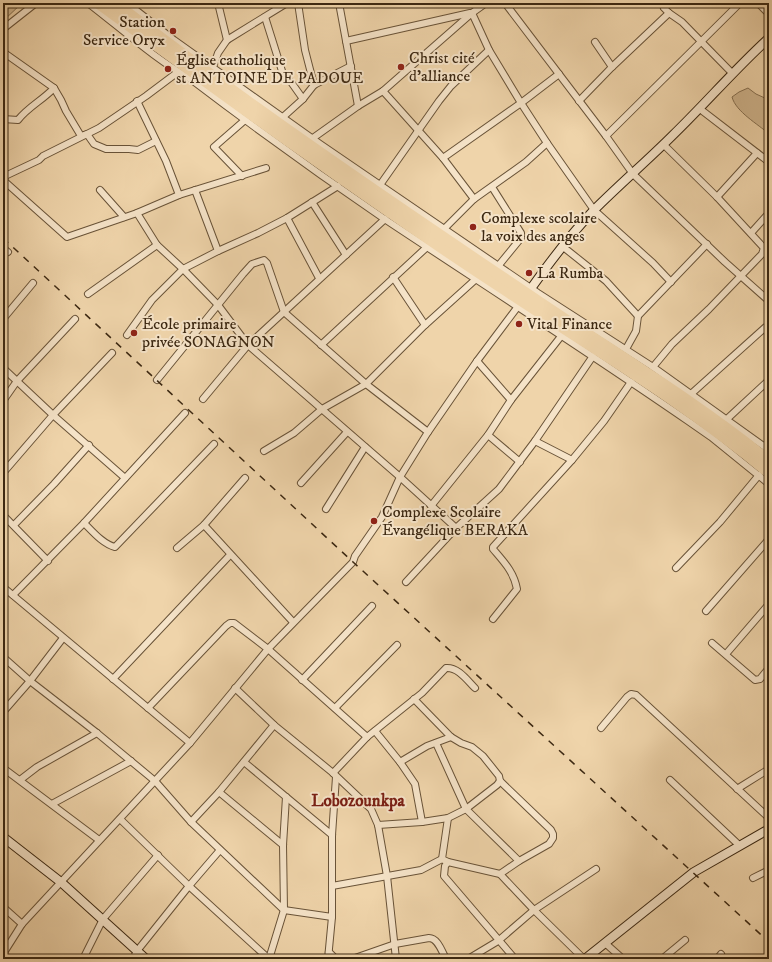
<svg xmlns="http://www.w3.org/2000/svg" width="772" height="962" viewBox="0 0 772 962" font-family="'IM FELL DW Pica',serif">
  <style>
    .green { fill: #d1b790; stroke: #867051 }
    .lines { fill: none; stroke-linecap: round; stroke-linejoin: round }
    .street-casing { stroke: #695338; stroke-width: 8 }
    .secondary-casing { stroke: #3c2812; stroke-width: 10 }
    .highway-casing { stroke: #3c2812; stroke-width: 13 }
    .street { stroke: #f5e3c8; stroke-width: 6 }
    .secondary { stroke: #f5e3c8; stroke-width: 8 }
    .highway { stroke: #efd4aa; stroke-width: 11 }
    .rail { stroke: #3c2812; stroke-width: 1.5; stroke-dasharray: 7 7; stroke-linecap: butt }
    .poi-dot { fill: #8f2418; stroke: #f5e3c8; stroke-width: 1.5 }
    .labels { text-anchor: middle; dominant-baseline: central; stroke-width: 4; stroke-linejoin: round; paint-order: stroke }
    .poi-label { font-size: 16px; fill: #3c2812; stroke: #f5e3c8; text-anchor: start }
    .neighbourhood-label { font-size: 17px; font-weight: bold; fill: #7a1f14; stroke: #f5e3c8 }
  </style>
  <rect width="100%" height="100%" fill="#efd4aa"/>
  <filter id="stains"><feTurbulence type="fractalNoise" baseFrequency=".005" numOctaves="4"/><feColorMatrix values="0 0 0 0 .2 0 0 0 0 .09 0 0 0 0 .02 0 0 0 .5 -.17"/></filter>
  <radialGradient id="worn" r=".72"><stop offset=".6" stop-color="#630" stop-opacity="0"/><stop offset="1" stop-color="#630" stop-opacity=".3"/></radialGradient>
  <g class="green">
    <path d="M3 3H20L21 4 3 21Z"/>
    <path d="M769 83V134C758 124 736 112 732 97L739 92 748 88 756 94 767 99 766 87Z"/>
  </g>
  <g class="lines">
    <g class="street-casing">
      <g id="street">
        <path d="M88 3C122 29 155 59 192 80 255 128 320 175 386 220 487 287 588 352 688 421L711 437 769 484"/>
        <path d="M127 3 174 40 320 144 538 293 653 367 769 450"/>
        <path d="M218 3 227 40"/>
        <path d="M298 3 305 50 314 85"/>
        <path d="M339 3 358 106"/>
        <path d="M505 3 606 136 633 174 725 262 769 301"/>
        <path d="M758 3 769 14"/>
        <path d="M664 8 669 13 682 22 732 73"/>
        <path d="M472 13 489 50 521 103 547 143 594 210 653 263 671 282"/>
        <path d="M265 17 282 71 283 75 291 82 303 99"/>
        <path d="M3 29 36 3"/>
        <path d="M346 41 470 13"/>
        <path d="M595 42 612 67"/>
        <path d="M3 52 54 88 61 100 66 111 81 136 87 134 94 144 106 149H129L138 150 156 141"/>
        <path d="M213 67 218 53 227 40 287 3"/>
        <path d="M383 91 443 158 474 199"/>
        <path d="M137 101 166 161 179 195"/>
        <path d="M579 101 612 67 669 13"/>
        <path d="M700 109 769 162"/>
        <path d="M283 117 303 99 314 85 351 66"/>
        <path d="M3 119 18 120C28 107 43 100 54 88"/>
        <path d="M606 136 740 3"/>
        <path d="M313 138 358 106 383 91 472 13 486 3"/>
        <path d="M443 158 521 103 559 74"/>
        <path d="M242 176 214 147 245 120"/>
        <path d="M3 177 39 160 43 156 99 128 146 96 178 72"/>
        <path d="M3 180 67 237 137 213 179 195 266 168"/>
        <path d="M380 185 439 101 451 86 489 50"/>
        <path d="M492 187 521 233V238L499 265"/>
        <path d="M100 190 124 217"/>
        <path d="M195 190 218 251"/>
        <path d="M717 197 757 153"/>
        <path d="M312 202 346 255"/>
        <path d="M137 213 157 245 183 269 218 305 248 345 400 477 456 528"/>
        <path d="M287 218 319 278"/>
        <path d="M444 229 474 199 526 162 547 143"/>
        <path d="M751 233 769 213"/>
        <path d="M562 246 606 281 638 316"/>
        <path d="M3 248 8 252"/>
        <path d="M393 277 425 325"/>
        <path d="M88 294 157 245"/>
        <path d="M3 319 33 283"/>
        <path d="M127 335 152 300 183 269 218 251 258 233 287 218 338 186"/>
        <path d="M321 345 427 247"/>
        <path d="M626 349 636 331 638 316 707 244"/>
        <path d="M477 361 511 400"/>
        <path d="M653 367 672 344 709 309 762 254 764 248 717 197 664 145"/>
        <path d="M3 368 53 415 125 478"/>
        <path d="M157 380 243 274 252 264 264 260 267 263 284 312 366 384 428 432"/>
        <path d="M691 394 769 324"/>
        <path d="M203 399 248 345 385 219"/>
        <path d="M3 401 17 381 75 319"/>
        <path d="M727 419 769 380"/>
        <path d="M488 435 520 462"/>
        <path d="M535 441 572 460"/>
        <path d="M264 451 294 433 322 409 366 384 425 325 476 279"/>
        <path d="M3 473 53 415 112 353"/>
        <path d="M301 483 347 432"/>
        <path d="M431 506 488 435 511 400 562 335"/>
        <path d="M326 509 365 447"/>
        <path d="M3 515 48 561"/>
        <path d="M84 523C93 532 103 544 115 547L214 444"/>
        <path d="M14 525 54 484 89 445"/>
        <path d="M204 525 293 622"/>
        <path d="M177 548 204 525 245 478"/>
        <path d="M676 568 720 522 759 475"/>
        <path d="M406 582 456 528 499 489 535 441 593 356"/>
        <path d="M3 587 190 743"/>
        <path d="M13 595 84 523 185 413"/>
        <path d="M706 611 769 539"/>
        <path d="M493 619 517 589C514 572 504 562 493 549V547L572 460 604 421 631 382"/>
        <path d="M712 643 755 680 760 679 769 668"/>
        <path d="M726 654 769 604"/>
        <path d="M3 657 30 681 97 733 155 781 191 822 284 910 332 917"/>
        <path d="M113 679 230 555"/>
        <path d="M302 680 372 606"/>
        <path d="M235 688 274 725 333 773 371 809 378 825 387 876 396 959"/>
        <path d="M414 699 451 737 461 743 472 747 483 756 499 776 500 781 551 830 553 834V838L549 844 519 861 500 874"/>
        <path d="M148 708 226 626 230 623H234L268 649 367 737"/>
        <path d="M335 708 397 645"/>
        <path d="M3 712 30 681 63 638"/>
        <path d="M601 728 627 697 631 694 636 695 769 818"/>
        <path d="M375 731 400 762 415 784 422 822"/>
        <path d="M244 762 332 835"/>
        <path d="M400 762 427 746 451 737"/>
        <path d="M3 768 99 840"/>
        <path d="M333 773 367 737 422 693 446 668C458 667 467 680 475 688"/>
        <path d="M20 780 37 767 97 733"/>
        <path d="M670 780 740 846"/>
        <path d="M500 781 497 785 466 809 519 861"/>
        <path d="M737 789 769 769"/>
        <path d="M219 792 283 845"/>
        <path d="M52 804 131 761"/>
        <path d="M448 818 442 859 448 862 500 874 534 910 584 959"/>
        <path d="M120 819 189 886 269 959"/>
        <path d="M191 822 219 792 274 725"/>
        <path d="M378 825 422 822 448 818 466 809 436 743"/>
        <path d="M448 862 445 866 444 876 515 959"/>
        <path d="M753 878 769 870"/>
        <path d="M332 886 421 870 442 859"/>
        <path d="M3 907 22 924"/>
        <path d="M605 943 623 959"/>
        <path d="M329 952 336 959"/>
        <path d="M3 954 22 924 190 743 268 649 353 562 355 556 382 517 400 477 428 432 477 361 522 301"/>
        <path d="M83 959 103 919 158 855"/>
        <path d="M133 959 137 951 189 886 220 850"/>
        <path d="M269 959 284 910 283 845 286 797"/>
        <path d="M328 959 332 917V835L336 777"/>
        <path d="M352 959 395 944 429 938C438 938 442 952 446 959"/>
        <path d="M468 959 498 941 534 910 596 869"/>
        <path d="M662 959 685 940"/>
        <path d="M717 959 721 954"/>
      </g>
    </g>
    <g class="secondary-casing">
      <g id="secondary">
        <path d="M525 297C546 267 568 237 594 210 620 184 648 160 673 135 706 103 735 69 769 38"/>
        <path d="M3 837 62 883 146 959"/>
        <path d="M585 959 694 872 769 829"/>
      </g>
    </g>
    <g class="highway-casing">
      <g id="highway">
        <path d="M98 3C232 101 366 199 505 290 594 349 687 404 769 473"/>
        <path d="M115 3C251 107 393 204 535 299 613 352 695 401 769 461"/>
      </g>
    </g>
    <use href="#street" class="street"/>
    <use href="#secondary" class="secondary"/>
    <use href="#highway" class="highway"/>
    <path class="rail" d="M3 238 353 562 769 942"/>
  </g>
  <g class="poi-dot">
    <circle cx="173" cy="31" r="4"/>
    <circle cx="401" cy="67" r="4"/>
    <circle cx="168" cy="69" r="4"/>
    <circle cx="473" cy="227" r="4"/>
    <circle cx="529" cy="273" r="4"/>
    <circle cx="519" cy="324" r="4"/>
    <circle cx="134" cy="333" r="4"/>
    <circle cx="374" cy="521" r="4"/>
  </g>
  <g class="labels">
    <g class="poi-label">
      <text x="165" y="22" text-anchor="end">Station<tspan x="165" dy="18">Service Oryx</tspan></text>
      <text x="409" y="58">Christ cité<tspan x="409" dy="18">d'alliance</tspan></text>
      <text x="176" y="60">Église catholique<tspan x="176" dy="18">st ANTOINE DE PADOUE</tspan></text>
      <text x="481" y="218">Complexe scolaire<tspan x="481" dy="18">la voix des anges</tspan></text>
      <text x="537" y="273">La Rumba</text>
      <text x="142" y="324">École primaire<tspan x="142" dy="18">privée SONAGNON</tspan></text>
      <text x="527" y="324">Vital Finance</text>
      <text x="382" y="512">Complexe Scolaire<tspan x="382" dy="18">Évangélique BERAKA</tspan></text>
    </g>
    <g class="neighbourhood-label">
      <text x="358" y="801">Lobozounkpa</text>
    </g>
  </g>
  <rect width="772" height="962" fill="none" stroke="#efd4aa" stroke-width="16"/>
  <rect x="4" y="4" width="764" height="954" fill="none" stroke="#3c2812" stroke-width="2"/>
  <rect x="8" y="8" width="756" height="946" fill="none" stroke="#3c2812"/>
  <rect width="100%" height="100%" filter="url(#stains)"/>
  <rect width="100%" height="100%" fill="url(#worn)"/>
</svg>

__WORK ORDER__
Whenever the word "Complexe" turns up in a line of the listing above, copy the line.

__OUTPUT OF THE EXERCISE__
      <text x="481" y="218">Complexe scolaire<tspan x="481" dy="18">la voix des anges</tspan></text>
      <text x="382" y="512">Complexe Scolaire<tspan x="382" dy="18">Évangélique BERAKA</tspan></text>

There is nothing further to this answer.